Implicit variable initialization in C++

Question

#include <iostream>

int a;
void foo();

int main() 
{
 std::cout << "a = " << a << std::endl;
 foo();
 return 0;
}

void foo(){
    int b;
    std::cout << "b = " << b << std::endl;
}

Output:

a = 0
b = 32650

I have created a function named foo that declares a int variable and prints it. It prints some junk value because b is not initialized at the time of declaration then how is a getting initialized to 0 everytime?

Why is a initialized to 0 while b being initialized to some junk value?

Answer 1

In the original version of C++ language standard, all variables with static storage duration were zero-initialized before any other initialization took place.

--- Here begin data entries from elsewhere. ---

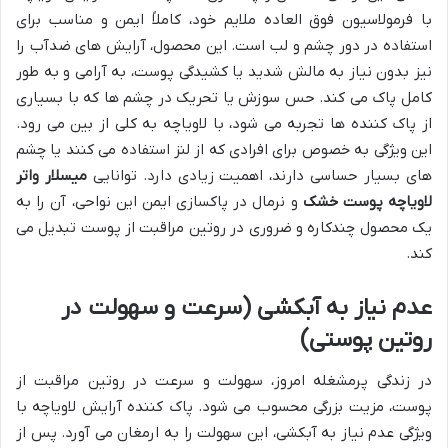
با فرمولاسیون فوق العاده ملایم خود، کاملاً ایمن و مناسب برای
استفاده در دور چشم و لب است. این محصول، آرایش های ضدآب را
نیز بدون نیاز به مالش شدید یا کشیدگی پوست، به آرامی و به طور
کامل پاک می کند. حس سوزش یا تحریک در چشم ها که با بسیاری
از پاک کننده ها تجربه می شود، با لاویاچه به کلی از بین می رود.
این ویژگی به خصوص برای افرادی که از لنز استفاده می کنند یا چشم
های بسیار حساسی دارند، اهمیت زیادی دارد. توانایی
میسلار واتر
لاویاچه پوست خشک
و نرمال در پاکسازی ایمن این نواحی، آن را به
یک محصول چندکاره و ضروری در روتین مراقبت از پوست تبدیل می
کند.
عدم نیاز به آبکشی (سرعت و سهولت در
روتین پوستی)
در زندگی پرمشغله امروز، سهولت و سرعت در روتین مراقبت از
پوست، مزیت بزرگی محسوب می شود. پاک کننده آرایش لاویاچه با
ویژگی عدم نیاز به آبکشی، این سهولت را به ارمغان می آورد. پس از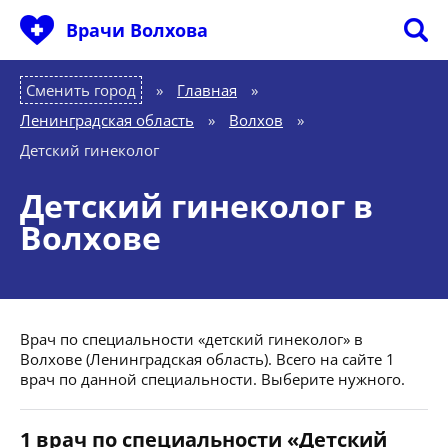
Врачи Волхова
Сменить город
Главная
»
Ленинградская область
»
Волхов
»
Детский гинеколог
Детский гинеколог в
Волхове
Врач по специальности «детский гинеколог» в
Волхове (Ленинградская область). Всего на сайте 1
врач по данной специальности. Выберите нужного.
1 врач по специальности «Детский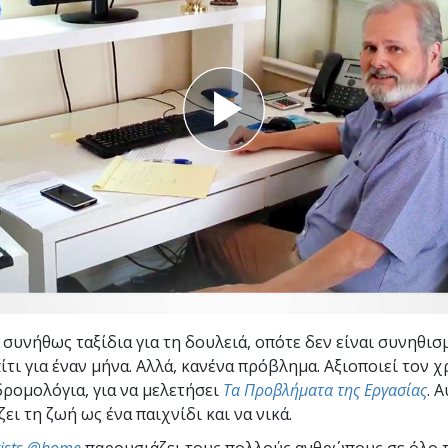
Εθελοντές Λειτουργοί της
–
Σαηεντολογίας
σύνη;
 συνήθως ταξίδια για τη δουλειά, οπότε δεν είναι συνηθισ
ίτι για έναν μήνα. Αλλά, κανένα πρόβλημα. Αξιοποιεί τον 
δρομολόγια, για να μελετήσει
Τα Προβλήματα της Εργασίας
. 
ει τη ζωή ως ένα παιχνίδι και να νικά.
gists @home
παρουσιάζει τους πολλούς ανθρώπους σε όλο 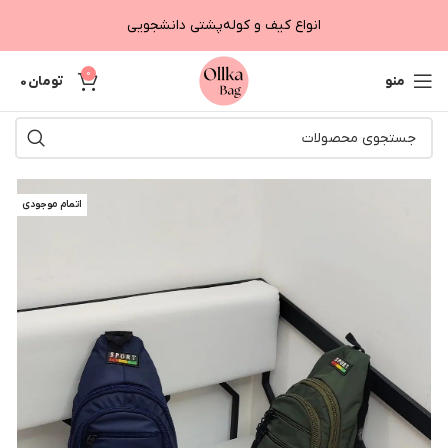
انواع کیف و کوله‌پشتی دانشجویی
0
منو
تومان
0
اتمام موجودی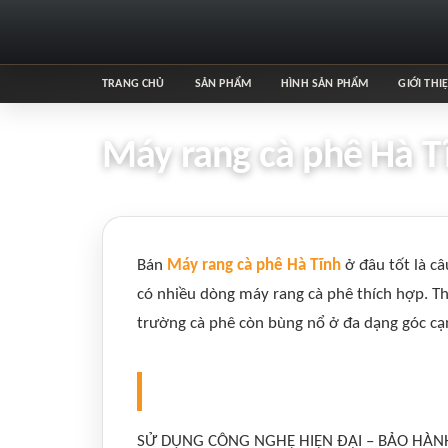
TRANG CHỦ
SẢN PHẨM
HÌNH SẢN PHẨM
GIỚI THI
Máy rang cà phê Hà Tĩ
Bán
Máy rang cà phê Hà Tĩnh
ở đâu tốt là c
có nhiều dòng máy rang cà phê thích hợp. T
trường cà phê còn bùng nổ ở đa dạng góc cạn
SỬ DỤNG CÔNG NGHỆ HIỆN ĐẠI – BẢO HÀN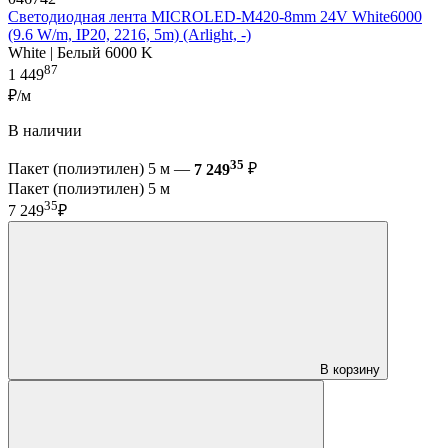
Светодиодная лента MICROLED-M420-8mm 24V White6000
(9.6 W/m, IP20, 2216, 5m) (Arlight, -)
White | Белый 6000 K
87
1 449
₽/м
В наличии
35
Пакет (полиэтилен) 5 м —
7 249
₽
Пакет (полиэтилен) 5 м
35
7 249
₽
В корзину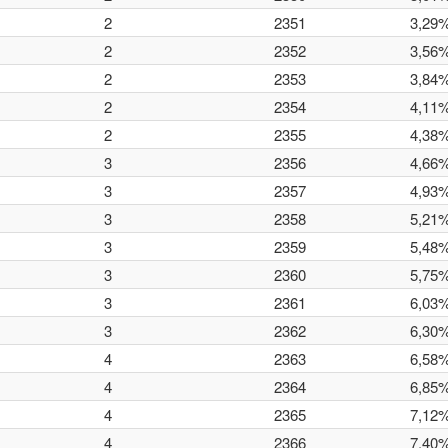
2
2351
3,29
2
2352
3,56
2
2353
3,84
2
2354
4,11
2
2355
4,38
3
2356
4,66
3
2357
4,93
3
2358
5,21
3
2359
5,48
3
2360
5,75
3
2361
6,03
3
2362
6,30
4
2363
6,58
4
2364
6,85
4
2365
7,12
4
2366
7,40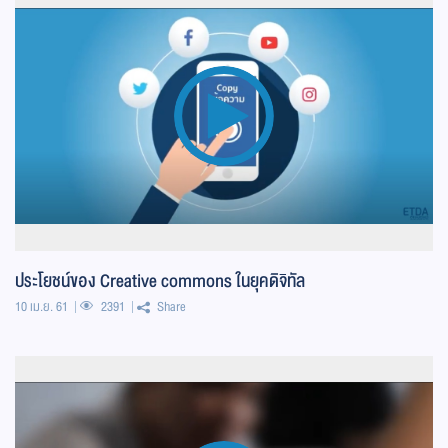
ประโยชน์ของ Creative commons ในยุคดิจิทัล
10 เม.ย. 61
2391
Share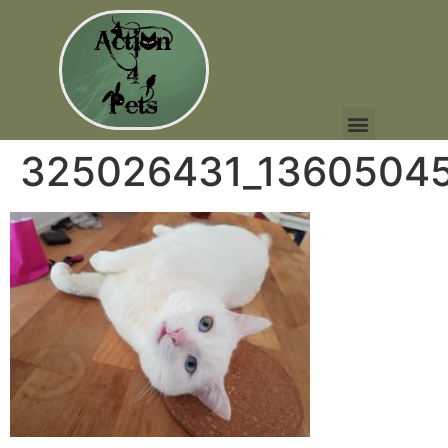
325026431_1360504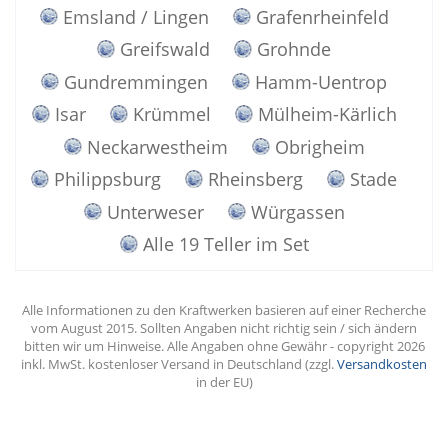
Emsland / Lingen
Grafenrheinfeld
Greifswald
Grohnde
Gundremmingen
Hamm-Uentrop
Isar
Krümmel
Mülheim-Kärlich
Neckarwestheim
Obrigheim
Philippsburg
Rheinsberg
Stade
Unterweser
Würgassen
Alle 19 Teller im Set
Alle Informationen zu den Kraftwerken basieren auf einer Recherche
vom August 2015. Sollten Angaben nicht richtig sein / sich ändern
bitten wir um Hinweise. Alle Angaben ohne Gewähr - copyright 2026
inkl. MwSt. kostenloser Versand in Deutschland (zzgl.
Versandkosten
in der EU)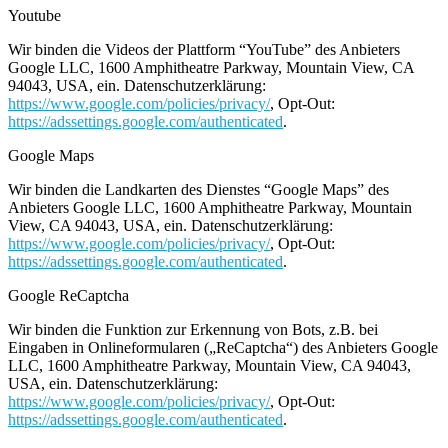
Youtube
Wir binden die Videos der Plattform “YouTube” des Anbieters
Google LLC, 1600 Amphitheatre Parkway, Mountain View, CA
94043, USA, ein. Datenschutzerklärung:
https://www.google.com/policies/privacy/
, Opt-Out:
https://adssettings.google.com/authenticated
.
Google Maps
Wir binden die Landkarten des Dienstes “Google Maps” des
Anbieters Google LLC, 1600 Amphitheatre Parkway, Mountain
View, CA 94043, USA, ein. Datenschutzerklärung:
https://www.google.com/policies/privacy/
, Opt-Out:
https://adssettings.google.com/authenticated
.
Google ReCaptcha
Wir binden die Funktion zur Erkennung von Bots, z.B. bei
Eingaben in Onlineformularen („ReCaptcha“) des Anbieters Google
LLC, 1600 Amphitheatre Parkway, Mountain View, CA 94043,
USA, ein. Datenschutzerklärung:
https://www.google.com/policies/privacy/
, Opt-Out:
https://adssettings.google.com/authenticated
.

In modern C++ this initialization stage (aka static initialization ) is split into constant initialization (for variables with explicit constant initializers) and zero initialization (for everything else). Your a falls into the second category. So your a is zero-initialized.

Automatic variables of non-class types, like your b , begin their life with indeterminate values, unless you initialize them explicitly. Using that indeterminate value in an expression leads to undefined behavior.

Answer 2

From draft of c++17 standard (other standards states almost the same):

3.6.2 Initialization of non-local variables [basic.start.init]

...

Variables with static storage duration (3.7.1) or thread storage duration (3.7.2) shall be zero-initialized (8.5) before any other initialization takes place.

...

3.7.1 Static storage duration [basic.stc.static]

...

All variables which do not have dynamic storage duration, do not have thread storage duration, and are not local have static storage duration . The storage for these entities shall last for the duration of the program (3.6.2, 3.6.3).

If you will go deep into definitions, you will find that a is actually has static storage duration (it is global variable) and therefore it is zero-initialized.